> _PASSAGE_:
**********
Pullcord
Pullcord will be a reverse proxy for cloud-based web apps that will allow
the servers the web apps run on to be turned off when not in use. Pullcord
should be nimble enough to run on the smallest cloud servers available, but it
will be able to quickly spin up much larger servers running much bulkier web
apps. Once traffic to these larger servers has stopped for a specified period
of time, these other servers will be spun back down. Pullcord will be able to
perform these duties for multiple web apps simultaneously, so there is no need
to have more than one Pullcord server, and there is no need to consolidate
multiple web apps onto a single server (in fact, Pullcord will likely work
better if each web app is on its own server, as it will still be possible to
spin up multiple servers if there are dependencies between the web apps).
For more information, email Charlie.
Acceptance Testing
To aide in acceptance testing, first run the tests and build the container from
a clean copy of the codebase:
make clean container
Then run the pullcord container with the default config:
docker run \
-d \
--name pullcord-acceptance \
-p 127.0.0.1:8080:8080 \
-e LOG_UPTO="LOG_DEBUG" \
pullcord
If you would like to try the example login config instead (the user/password is
admin
):
docker run \
-d \
--name pullcord-acceptance \
-p 127.0.0.1:8080:8080 \
-e LOG_UPTO="LOG_DEBUG" \
pullcord --config example/login.json
Now visit your local pullcord instance.
**********
> _WRITTEN TASK 1_:
From the records, output the lines verbatim, beginning at the line that contains "pose: elev=35.5 azim=170.8" and stopping after the line that contains "Dot at: (335, 274)".
The Pullcord description and the records are unrelated material.

[Data listing]
**********
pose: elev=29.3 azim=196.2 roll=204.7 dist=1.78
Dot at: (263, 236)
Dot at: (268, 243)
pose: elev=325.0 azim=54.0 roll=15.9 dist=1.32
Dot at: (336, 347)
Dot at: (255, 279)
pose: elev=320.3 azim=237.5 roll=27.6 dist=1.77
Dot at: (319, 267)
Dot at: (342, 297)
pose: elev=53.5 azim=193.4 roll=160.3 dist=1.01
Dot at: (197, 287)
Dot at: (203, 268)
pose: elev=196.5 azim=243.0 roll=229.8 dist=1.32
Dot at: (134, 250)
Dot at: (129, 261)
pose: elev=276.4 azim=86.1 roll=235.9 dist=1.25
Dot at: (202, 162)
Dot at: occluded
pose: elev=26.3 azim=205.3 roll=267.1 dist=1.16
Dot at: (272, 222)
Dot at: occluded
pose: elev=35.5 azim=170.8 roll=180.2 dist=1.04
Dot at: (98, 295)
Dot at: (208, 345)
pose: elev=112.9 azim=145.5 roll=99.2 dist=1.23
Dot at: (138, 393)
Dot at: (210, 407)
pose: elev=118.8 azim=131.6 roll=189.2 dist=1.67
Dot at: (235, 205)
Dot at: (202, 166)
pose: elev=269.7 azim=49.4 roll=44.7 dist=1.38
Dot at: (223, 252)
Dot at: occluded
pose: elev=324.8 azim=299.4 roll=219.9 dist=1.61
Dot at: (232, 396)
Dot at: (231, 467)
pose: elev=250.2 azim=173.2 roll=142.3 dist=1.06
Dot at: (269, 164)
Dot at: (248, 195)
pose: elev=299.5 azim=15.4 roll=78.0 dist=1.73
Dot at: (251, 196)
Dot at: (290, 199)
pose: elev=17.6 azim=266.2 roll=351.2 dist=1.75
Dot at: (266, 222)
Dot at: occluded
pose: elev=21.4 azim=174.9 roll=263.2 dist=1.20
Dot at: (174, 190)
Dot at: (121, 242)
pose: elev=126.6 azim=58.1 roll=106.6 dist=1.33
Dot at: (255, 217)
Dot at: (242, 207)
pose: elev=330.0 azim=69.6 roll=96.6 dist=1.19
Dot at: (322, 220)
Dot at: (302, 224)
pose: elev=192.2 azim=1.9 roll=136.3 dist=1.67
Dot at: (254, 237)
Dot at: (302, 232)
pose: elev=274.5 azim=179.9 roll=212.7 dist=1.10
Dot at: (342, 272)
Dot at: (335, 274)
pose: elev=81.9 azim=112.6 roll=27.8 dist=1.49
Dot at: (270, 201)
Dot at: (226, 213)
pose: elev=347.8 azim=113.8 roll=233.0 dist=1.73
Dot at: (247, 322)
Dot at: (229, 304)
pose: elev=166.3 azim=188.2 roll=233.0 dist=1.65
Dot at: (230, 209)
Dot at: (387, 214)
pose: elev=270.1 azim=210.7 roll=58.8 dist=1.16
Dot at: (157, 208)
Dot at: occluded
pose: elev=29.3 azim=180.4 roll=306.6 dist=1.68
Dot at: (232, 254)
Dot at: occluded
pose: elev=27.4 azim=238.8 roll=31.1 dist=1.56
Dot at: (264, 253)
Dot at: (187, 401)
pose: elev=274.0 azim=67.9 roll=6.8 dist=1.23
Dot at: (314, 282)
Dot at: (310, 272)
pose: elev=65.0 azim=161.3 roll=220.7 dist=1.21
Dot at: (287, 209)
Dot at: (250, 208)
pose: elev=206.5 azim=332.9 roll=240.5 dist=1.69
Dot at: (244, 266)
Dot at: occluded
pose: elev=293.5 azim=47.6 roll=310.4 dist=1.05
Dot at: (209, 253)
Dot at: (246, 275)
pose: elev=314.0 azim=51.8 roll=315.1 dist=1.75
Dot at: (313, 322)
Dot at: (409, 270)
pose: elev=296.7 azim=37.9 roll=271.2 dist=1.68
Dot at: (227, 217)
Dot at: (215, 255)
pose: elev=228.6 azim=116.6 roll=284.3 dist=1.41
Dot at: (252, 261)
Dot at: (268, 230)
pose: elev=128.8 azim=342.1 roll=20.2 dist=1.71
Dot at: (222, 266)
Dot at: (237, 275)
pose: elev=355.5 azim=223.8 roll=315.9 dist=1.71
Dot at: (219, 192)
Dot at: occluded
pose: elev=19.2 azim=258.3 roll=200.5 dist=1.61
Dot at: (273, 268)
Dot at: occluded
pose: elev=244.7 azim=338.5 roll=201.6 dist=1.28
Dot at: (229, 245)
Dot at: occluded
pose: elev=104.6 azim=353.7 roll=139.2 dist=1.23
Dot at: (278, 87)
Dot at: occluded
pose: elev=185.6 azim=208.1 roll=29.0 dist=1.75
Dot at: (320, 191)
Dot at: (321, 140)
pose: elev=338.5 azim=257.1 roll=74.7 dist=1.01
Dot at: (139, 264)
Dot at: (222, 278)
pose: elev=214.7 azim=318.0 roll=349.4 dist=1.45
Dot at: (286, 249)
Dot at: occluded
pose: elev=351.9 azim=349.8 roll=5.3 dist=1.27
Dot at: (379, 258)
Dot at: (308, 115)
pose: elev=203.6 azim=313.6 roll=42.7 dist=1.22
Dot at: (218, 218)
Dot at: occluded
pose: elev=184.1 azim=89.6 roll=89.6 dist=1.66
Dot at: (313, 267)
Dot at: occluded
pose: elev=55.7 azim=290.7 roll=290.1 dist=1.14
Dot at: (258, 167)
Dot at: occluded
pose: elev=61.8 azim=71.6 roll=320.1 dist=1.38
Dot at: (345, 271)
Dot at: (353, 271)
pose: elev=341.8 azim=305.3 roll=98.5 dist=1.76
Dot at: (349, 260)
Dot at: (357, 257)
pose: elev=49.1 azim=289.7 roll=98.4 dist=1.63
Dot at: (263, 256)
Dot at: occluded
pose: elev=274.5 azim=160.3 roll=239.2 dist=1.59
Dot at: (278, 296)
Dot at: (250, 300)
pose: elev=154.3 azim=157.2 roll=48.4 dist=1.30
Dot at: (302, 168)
**********
> _WRITTEN TASK 2_:
According to the Pullcord description, when are the larger servers spun back down?

> _WORKED SOLUTION 1_:
pose: elev=35.5 azim=170.8 roll=180.2 dist=1.04
Dot at: (98, 295)
Dot at: (208, 345)
pose: elev=112.9 azim=145.5 roll=99.2 dist=1.23
Dot at: (138, 393)
Dot at: (210, 407)
pose: elev=118.8 azim=131.6 roll=189.2 dist=1.67
Dot at: (235, 205)
Dot at: (202, 166)
pose: elev=269.7 azim=49.4 roll=44.7 dist=1.38
Dot at: (223, 252)
Dot at: occluded
pose: elev=324.8 azim=299.4 roll=219.9 dist=1.61
Dot at: (232, 396)
Dot at: (231, 467)
pose: elev=250.2 azim=173.2 roll=142.3 dist=1.06
Dot at: (269, 164)
Dot at: (248, 195)
pose: elev=299.5 azim=15.4 roll=78.0 dist=1.73
Dot at: (251, 196)
Dot at: (290, 199)
pose: elev=17.6 azim=266.2 roll=351.2 dist=1.75
Dot at: (266, 222)
Dot at: occluded
pose: elev=21.4 azim=174.9 roll=263.2 dist=1.20
Dot at: (174, 190)
Dot at: (121, 242)
pose: elev=126.6 azim=58.1 roll=106.6 dist=1.33
Dot at: (255, 217)
Dot at: (242, 207)
pose: elev=330.0 azim=69.6 roll=96.6 dist=1.19
Dot at: (322, 220)
Dot at: (302, 224)
pose: elev=192.2 azim=1.9 roll=136.3 dist=1.67
Dot at: (254, 237)
Dot at: (302, 232)
pose: elev=274.5 azim=179.9 roll=212.7 dist=1.10
Dot at: (342, 272)
Dot at: (335, 274)

> _WORKED SOLUTION 2_:
Once traffic to them has stopped for a specified period of time.